How to complete this task: Which lines of the records contain the word "shoulder"? Copy each of those lines in full.
^^^^^^^^^^^^^^^^
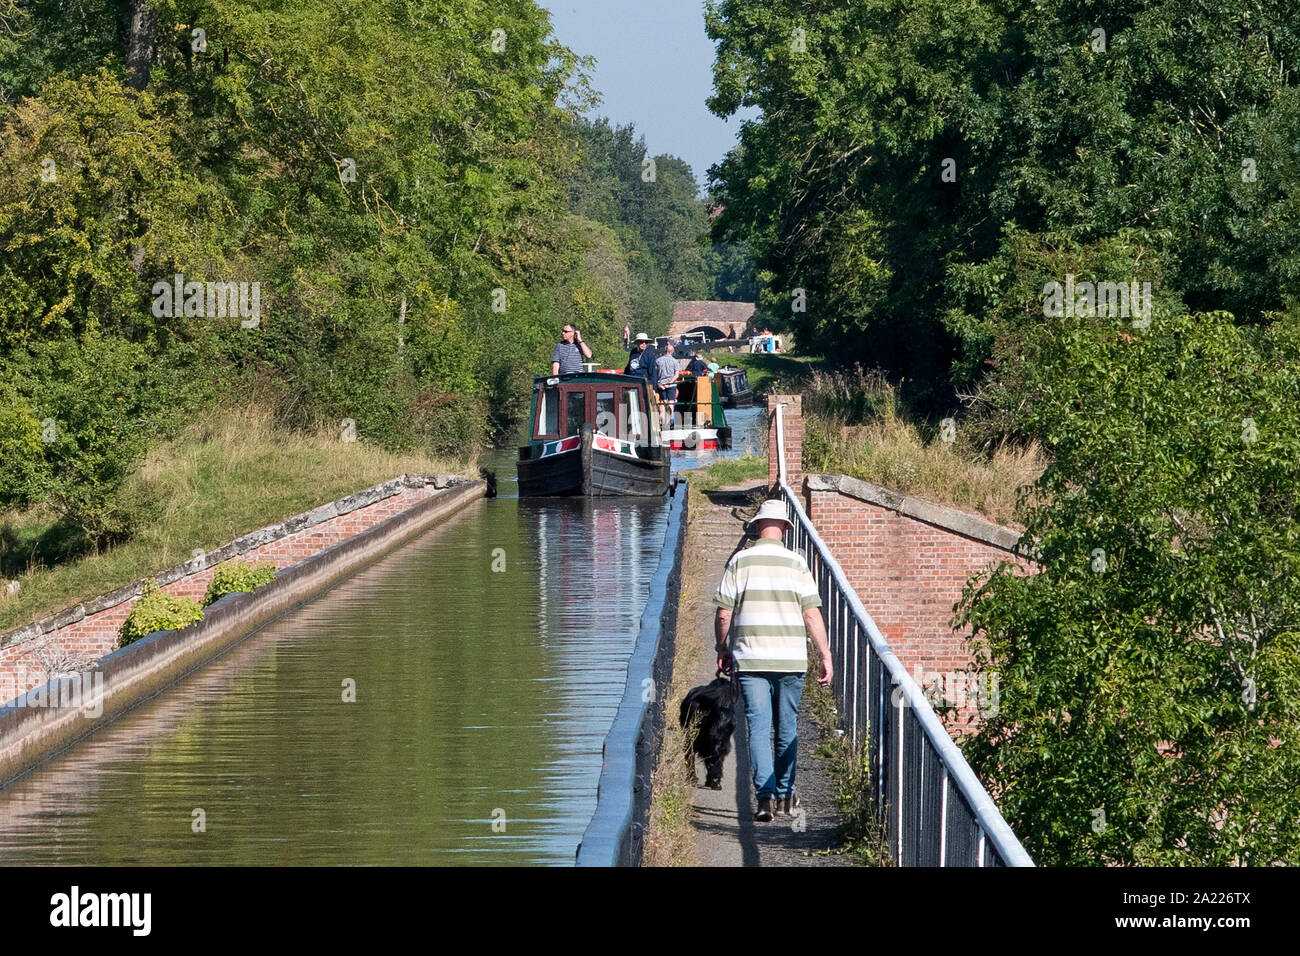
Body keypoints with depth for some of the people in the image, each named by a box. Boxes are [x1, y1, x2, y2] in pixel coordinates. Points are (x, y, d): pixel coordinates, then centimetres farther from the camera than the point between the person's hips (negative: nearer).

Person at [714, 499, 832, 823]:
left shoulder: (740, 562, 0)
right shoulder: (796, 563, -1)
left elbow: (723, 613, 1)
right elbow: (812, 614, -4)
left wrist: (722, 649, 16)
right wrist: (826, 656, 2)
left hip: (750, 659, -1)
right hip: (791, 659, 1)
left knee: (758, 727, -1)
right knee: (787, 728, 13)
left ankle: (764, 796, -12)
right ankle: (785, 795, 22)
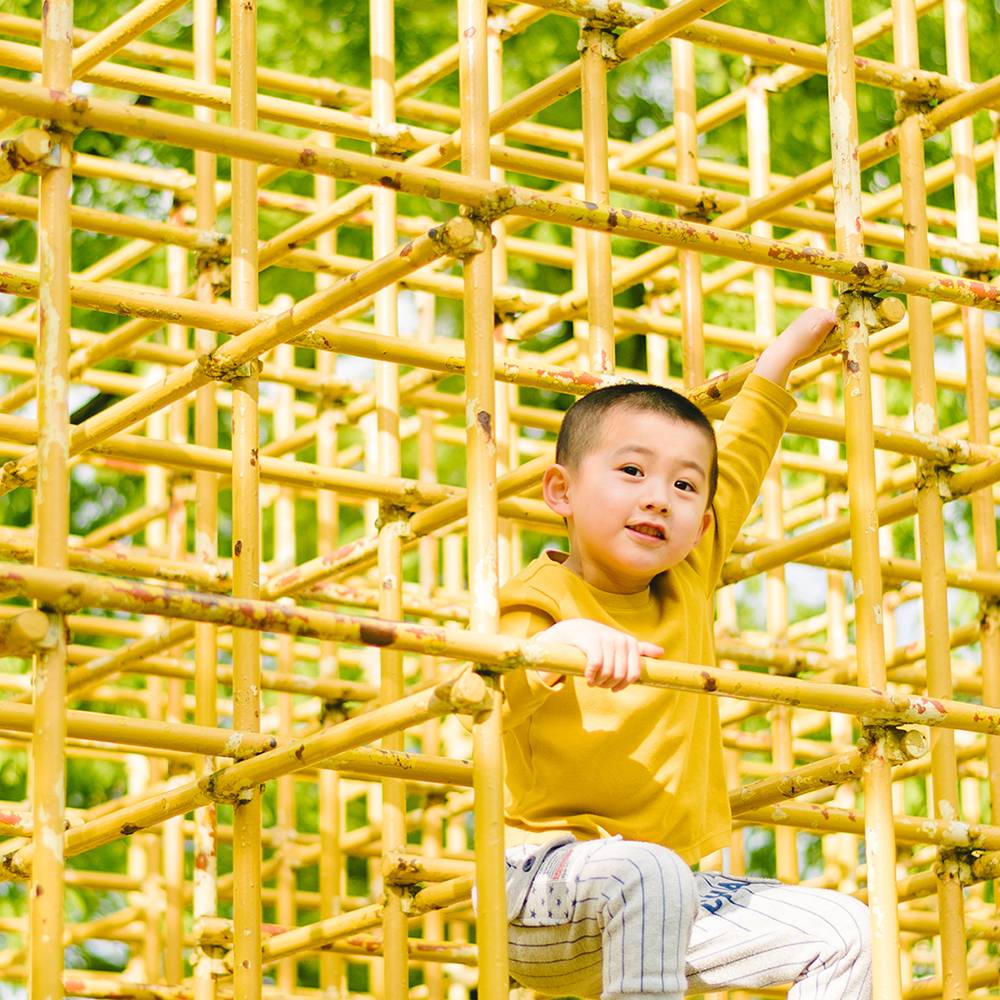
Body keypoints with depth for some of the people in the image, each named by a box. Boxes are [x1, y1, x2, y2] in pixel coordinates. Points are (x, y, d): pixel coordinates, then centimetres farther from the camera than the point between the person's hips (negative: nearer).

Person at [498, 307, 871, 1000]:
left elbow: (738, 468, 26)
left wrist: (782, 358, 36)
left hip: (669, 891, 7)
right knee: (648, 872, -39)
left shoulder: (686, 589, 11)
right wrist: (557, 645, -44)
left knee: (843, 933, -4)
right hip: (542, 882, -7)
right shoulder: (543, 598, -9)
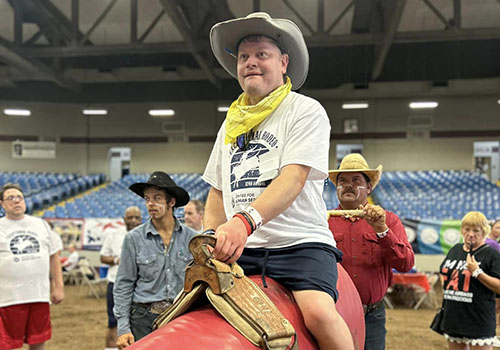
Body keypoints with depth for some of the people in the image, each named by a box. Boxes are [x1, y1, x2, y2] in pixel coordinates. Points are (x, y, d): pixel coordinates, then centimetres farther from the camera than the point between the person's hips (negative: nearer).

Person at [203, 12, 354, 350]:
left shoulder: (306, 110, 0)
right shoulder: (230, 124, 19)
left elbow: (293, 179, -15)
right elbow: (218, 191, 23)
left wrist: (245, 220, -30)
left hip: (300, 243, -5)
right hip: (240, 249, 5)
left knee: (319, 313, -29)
^^^^^^^^^^^^^^^^
Exercise result:
left shoulder: (740, 562, 0)
right shoulder: (796, 563, -1)
left shoulder: (686, 589, 11)
right shoulder: (543, 598, -9)
left shoulder: (306, 110, 0)
right shoulder: (230, 124, 19)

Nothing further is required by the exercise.